Наконец роли и задачи были распределены. Двенадцать Темных подошли к двери и остановились; первую фазу предстояло в одиночку выполнить Нелии. Девушка вышла из комнаты и, не таясь, двинулась по коридору, огибавшему по окружности внутренние помещения бастиона. Изгибающийся коридор имел свои плюсы с точки зрения обороны крепости — атакующие не смогли бы применить в нем стрелы или иное метательное оружие и не увидели бы раньше времени, кто и где поджидает их за поворотом; но в то же время и гарнизону Цитадели пришлось бы расставить посты слишком часто, чтобы каждая пара караульных могла видеть своих соседей. В условиях опасности так бы, очевидно, и было сделано, но, как успели заметить Темные по пути в отведенное им помещение, ныне Светлые явно не ждали угроз в самой укрепленной крепости своего Братства от горстки безоружных паломников. Что ни говори, а тысяча лет безраздельного владычества расхолаживает…
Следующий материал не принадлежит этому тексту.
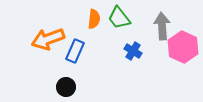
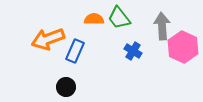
orange semicircle: rotated 96 degrees counterclockwise
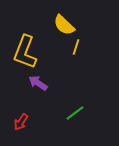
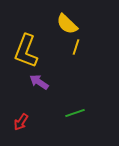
yellow semicircle: moved 3 px right, 1 px up
yellow L-shape: moved 1 px right, 1 px up
purple arrow: moved 1 px right, 1 px up
green line: rotated 18 degrees clockwise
«Семьдесят семь, семьдесят восемь, семьдесят девять…» — считала про себя Нелия. Наконец коридор уперся в дверь, охраняемую двумя стражниками в доспехах. Скучающие на посту караульные рассматривали приближающуюся девушку с интересом, но без опасения.
— Куда это ты собралась? — усмехнулся один из них. — На поклонение пустят завтра днем.
— Да я знаю, — Нелия изобразила смущение. («Девяносто, девяносто один…») — Я просто ищу, где тут… ну, вы понимаете… — бормоча все это, она приближалась к стражникам, замедляя шаг. Остановившись перед ними, она дернула за тесемку, и ее убогий серый плащ паломницы распахнулся. Одежды под плащом не было.
Оба стражника вытаращились на открывшееся зрелище; один даже чуть подался вперед. Их руки не сделали и движения в сторону оружия. И в тот же миг быстрее атакующей кобры острые ногти Нелии вонзились в жадно округлившиеся глаза. Это были единственные уязвимые точки на их телах: доспехи надежно защищали их, кольчужный воротник прикрывал горло, шлемы берегли от удара в висок. Пальцы девушки — два на левой руке, два на правой — мгновенно вошли в глазницы на полную глубину, вспарывая плотное теплое желе мозга. Стражники умерли, не успев издать ни звука. Удерживая трупы изнутри за кости черепа, Нелия плавно опустила их на каменный пол, не позволив доспехам загреметь.
«Девяносто девять, сто». Точно в срок; Нелия знала, что в эту самую секунду открылась дверь комнаты паломников, и остальная группа выходит в коридор. Брезгливо обтерев пальцы о плащ, девушка присела рядом с мертвецами и принялась сноровисто расстегивать ремни их доспехов.